In my situation my kids started school in the same year, so I wasn’t guessing what they needed or wanted, but I pay about twice as much for one kid as the other. Again, both got what they wanted and needed. I don’t feel the need to make it even and they don’t feel cheated.

You probably would be thinking differently if the big fun state school you wanted was unaffordable within the budget constraint imposed by your parents spending so much money on your older sister’s LAC, so that you were forced to commute to the local non-flagship state university whose program in your major was not that good and whose social scene was limited because most students were commuters who left as soon as classes let out.

The parental contribution need not be equal to be fair.

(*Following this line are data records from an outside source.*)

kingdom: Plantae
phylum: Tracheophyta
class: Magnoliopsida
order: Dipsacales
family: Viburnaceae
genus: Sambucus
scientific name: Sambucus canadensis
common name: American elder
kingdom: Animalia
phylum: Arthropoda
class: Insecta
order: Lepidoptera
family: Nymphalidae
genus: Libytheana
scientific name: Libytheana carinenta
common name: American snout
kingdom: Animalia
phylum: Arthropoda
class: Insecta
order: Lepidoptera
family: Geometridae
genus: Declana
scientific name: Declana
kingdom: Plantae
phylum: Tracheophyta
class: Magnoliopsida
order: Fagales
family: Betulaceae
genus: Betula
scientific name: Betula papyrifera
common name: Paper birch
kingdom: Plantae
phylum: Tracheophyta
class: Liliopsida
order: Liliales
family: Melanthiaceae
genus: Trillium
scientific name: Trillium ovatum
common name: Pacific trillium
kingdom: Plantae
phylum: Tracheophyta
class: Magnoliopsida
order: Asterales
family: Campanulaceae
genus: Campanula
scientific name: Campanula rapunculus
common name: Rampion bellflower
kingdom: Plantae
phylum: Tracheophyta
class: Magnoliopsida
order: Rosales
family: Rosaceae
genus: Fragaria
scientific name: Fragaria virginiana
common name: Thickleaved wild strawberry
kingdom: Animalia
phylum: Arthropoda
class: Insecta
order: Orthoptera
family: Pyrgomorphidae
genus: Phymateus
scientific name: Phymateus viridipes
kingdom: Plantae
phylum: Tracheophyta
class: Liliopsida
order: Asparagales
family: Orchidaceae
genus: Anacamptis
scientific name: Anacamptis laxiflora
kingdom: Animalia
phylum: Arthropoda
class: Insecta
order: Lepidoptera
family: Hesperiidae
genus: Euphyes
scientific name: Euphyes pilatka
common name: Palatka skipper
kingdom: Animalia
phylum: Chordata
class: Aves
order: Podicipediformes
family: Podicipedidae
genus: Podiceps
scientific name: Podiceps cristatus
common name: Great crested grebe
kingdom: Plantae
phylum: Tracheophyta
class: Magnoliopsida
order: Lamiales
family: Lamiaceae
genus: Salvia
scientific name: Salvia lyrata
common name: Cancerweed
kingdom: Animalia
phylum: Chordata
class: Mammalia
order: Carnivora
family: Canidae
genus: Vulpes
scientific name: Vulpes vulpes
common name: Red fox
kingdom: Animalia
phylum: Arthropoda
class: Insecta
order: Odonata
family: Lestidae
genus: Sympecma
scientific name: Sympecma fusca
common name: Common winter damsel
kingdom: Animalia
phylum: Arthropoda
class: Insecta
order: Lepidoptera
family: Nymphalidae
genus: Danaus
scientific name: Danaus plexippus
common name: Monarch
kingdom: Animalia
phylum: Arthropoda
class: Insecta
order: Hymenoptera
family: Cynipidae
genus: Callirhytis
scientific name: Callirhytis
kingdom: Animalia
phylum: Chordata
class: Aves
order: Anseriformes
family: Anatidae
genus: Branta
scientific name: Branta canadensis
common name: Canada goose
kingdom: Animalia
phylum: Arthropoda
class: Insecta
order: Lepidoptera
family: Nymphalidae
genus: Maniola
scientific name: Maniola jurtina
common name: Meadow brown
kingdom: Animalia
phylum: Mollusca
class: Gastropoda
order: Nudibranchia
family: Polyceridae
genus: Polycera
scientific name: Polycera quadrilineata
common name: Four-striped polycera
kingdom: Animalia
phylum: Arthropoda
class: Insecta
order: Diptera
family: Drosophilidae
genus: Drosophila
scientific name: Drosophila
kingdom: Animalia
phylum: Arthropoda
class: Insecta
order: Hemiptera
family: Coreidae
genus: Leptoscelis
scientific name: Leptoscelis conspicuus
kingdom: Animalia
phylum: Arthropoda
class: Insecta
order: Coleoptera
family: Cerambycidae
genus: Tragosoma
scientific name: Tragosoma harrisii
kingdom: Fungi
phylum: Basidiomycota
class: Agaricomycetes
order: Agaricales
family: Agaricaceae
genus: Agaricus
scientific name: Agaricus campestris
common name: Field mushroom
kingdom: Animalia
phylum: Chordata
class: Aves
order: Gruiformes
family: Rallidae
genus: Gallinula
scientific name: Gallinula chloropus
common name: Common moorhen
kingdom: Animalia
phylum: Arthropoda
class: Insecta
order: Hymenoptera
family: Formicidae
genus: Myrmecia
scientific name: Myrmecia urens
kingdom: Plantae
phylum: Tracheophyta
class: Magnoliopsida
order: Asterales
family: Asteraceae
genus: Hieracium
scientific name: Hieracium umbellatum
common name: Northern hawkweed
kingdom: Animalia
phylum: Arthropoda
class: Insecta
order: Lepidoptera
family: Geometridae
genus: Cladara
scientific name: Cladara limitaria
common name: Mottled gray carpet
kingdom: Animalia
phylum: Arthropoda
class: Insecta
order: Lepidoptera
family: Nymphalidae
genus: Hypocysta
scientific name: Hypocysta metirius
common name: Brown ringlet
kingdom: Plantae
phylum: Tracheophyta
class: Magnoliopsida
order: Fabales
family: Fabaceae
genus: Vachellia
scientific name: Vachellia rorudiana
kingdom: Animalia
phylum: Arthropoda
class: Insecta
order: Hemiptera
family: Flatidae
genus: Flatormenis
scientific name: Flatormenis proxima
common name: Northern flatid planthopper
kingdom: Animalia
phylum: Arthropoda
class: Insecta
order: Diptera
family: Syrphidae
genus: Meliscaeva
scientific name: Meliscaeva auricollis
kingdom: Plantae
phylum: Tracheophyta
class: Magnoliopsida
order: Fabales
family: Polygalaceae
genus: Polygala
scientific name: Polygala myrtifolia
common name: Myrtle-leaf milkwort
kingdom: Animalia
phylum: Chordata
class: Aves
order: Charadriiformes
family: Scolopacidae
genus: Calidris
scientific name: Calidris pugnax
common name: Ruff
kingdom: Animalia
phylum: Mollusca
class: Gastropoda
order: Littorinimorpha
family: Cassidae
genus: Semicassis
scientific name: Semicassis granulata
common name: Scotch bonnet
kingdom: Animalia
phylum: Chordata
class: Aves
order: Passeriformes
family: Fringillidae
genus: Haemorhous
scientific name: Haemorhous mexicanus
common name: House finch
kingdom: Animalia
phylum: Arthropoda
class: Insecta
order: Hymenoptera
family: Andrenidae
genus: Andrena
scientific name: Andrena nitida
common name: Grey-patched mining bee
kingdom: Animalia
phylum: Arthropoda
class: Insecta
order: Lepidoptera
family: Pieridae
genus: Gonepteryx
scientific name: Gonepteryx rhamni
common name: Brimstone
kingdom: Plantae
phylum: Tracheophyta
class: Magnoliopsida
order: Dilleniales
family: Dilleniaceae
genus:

But parents should consider carefully whether the amount spent to fulfill the first kid’s fit needs and wants will prevent them from fulfilling the second (third, etc.) kid’s fit needs and wants. This may require estimating the second kid’s potential college costs when evaluating how much can be spent on the first kid – which can involve a lot of guesswork.

Remember, in the OP’s case, sending the first kid to the expensive school will require parent loans, which implies that nothing will be left for the next kid, so if the next kid wants something other than a school that gives a full ride, the next kid will be much more constrained.

Again, that’s pretty much what happened, except that there wasn’t even money left for the state schools. There was no money to being with, this was in the 1970s, before guaranteed loans. They never should have taken out the private loan, but they didn’t know any better and after one year were so in debt that they couldn’t afford anything for the rest of us. My first semester was at the state university in my home town (my parents moved, so I did live in a dorm), at the same university I’d gone to for 5th and 6th grade at the lab school. It was fine. I later went to a school about 30 miles from their new home, but lived in cheap apts. It was fine. It was what I needed. It wasn’t Berkeley, which is what I wanted, but it was fine.

I don’t think the OP should take out loans for ANY of the kids when there are other good options. I don’t think OP should do it if this was an only child, because I don’t really believe in Plus loans. I do think kids are different and the decision isn’t just about what is fair, that one child got to go to Harvard so another should get money to go to a similarly priced school. No. If Child One got into Harvard that might be the best school for that child. If the next child isn’t as good a student, wants to be a nurse or a teacher so would be better served going to an instate school, that second child shouldn’t get to demand an equal amount just because an older sibling got to go to Harvard. The second or third child shouldn’t be limited to what an older child got if the family can afford more. Each child should get what he/she needs and is within the budget.